Тем не менее этот тезис об автоматическом согласии, об инстинктивном подчинении законам племени со стороны каждого его члена остается основным постулатом, исходным пунктом исследований первобытного общественного порядка и правового устройства. Еще один известный авторитет в этой области, д-р Риверс, в уже упоминавшейся работе говорит о «нерефлексивном и интуитивном способе регулирования социальной жизни», который, по его мнению, «тесно связан с первобытным коммунизмом». И далее он пишет: «У таких народов, как меланезийцы, есть групповое чувство, которое, с одной стороны, делает какой-либо аппарат исполнительной власти излишним, а с другой стороны, создает возможность функционирования коммунальной собственности и обеспечивает мирное осуществление коммунистической системы в сфере сексуальной жизни»{191}
.Здесь нас снова пытаются убедить, что «нерефлексивность», «интуитивные методы», «инстинктивность подчинения» и какие-то таинственные «групповые чувства» позволяют одним махом объяснить закон, социальный порядок, коммунизм и половой промискуитет! Это скорее похоже на некий большевистский рай, но уж точно неверно по отношению к меланезийским обществам, жизнь которых я знаю не понаслышке.

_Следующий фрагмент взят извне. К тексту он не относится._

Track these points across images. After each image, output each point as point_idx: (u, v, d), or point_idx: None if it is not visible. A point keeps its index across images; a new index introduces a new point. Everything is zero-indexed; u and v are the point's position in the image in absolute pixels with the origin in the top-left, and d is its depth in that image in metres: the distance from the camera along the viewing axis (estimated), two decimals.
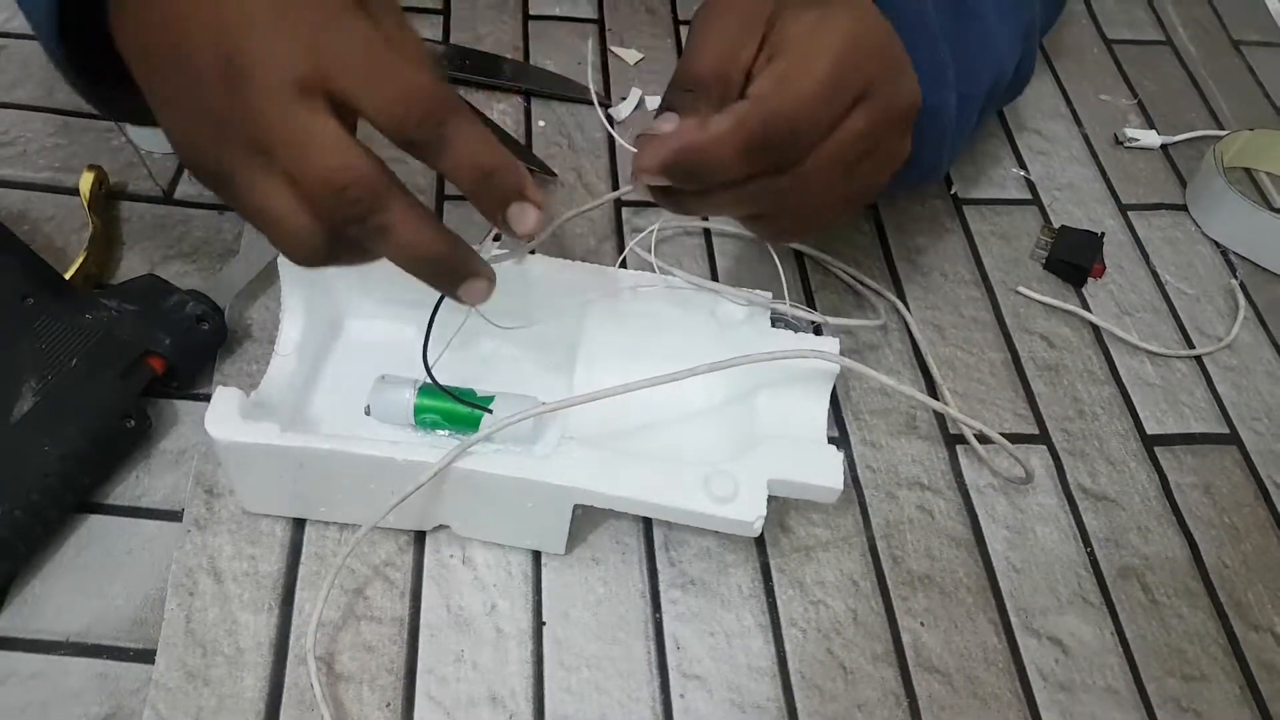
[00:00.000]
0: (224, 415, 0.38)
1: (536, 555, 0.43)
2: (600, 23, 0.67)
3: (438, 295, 0.36)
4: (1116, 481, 0.49)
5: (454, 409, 0.43)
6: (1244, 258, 0.60)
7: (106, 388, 0.42)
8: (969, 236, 0.58)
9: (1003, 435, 0.45)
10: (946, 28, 0.44)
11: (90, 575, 0.40)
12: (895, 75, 0.37)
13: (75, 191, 0.50)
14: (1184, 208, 0.62)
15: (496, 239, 0.37)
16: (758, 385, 0.44)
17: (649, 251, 0.50)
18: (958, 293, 0.55)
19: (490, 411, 0.42)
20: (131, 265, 0.50)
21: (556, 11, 0.67)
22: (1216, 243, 0.60)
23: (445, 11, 0.66)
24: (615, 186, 0.57)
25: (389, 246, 0.32)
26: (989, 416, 0.50)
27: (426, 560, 0.42)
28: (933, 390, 0.51)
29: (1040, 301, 0.56)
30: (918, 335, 0.53)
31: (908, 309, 0.54)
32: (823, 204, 0.38)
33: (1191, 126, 0.66)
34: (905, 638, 0.43)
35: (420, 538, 0.43)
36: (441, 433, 0.43)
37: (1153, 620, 0.45)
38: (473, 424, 0.42)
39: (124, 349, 0.43)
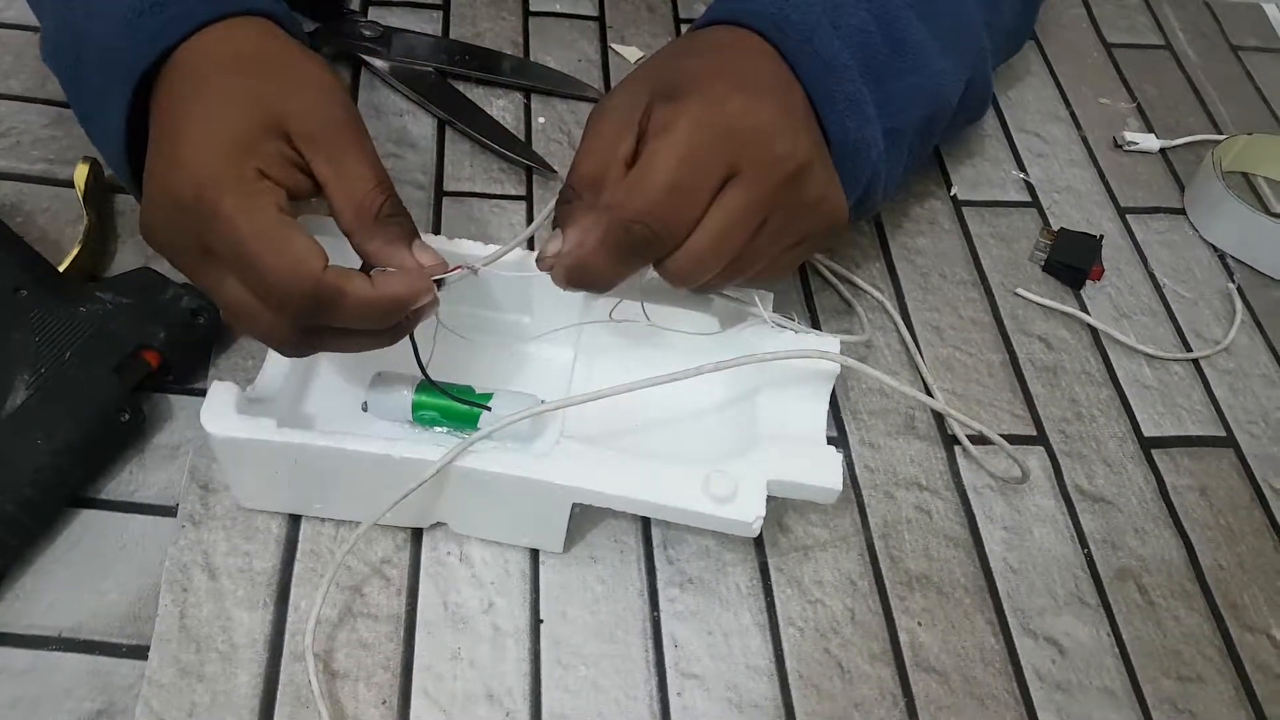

Подобное мнение высказывает третий автор, социолог, который, став на точку зрения эволюции сознания и общества, смог более, чем кто-либо из ныне живущих антропологов, приблизиться к пониманию социальной организации дикарей. Проф. Хобхауз, говоря о племенах, стоящих на весьма низкой ступени развития культуры, полагает, что «такие общества, конечно, имеют свои обычаи, несомненно, ощущаемые членами этих сообществ как оковы; но если под законом понимать совокупность правил, диктуемых каким-то авторитетом и независимых от личных связей родства или дружбы, то такой институт чужд их социальной организации»{192}
. Здесь нужно задать вопрос: не затемняет ли выражение «ощущаемые как оковы» действительную проблему, вместо того, чтобы дать ее решение? Нет ли такого сковывающего механизма (по крайней мере по отношению к некоторым правилам), который, хотя, может быть, и не навязывается никакой центральной властью, но тем не менее находит опору в конкретных мотивах, интересах и сложных чувствах? Может ли придать ограничительную силу суровым запретам, тяжелым обязанностям, очень обременительным и неприятным повинностям одно только «чувство»? Хотелось бы узнать нечто большее об этой бесценной психологической установке, но автор просто считает ее чем-то очевидным. Следующее за этим наиболее общее определение закона как «совокупности правил, диктуемых каким-то авторитетом, не зависимым от личных связей» выглядит слишком узким и не охватывающим некоторых существенных моментов. В сообществе дикарей среди многочисленных норм поведения существуют некоторые правила, считающиеся принудительными обязанностями индивида или группы по отношению к другому индивиду или другой группе. Такие обязанности обычно вознаграждаются пропорционально тому, как они выполняются, а их невыполнение вызывает точно такое же отношение к тому, кто пренебрег ими. Принимая за исходный момент общий взгляд на закон и изучая сущность сил, которые делают его обязательным, мы сможем получить несравненно более удовлетворительные результаты, чем если бы мы остановились на обсуждении проблем власти, авторитета и наказания.Примем во внимание характерное высказывание одного из наиболее авторитетных антропологов из США, д-ра Лоуи, в котором он выражает сходные взгляды: «Неписаным законам обычая подчиняются гораздо охотнее, чем нашим письменным кодексам; скорее даже, это послушание спонтанно»{193}
. Но сравнение «желания», проявляющегося в послушании закону австралийского дикаря и жителя Нью-Йорка, меланезийца и шотландского нонкорфомиста из Глазго, – процедура рискованная, ее результаты должны на самом деле «пониматься весьма общим образом», настолько общим, что они утрачивают вообще всякий смысл. Действительно, никакое общество не может нормально функционировать, если его законы не выполняются «охотно» и «спонтанно». Угроза принуждения и страх наказания не относятся к среднему человеку, неважно – «дикарю» или «цивилизованному»; в то же время в каждом обществе они необходимы по отношению к некоторым бунтарям или преступникам. Кроме того, в каждой человеческой культуре существует ряд законов, запретов и обязанностей, которые тягостны для любого индивида, которые требуют от него большого самопожертвования и выполняются им по многим моральным или эмоциональным соображениям или же просто в силу обстоятельств, но без какой-либо «спонтанности».Легко было бы умножить эти примеры и показать, что догма об автоматическом послушании обычаю господствует во всех исследованиях первобытного права. Однако ради объективности нужно подчеркнуть, что все недостатки теории и наблюдений вытекают из реальных трудностей и ловушек, которыми полон этот предмет.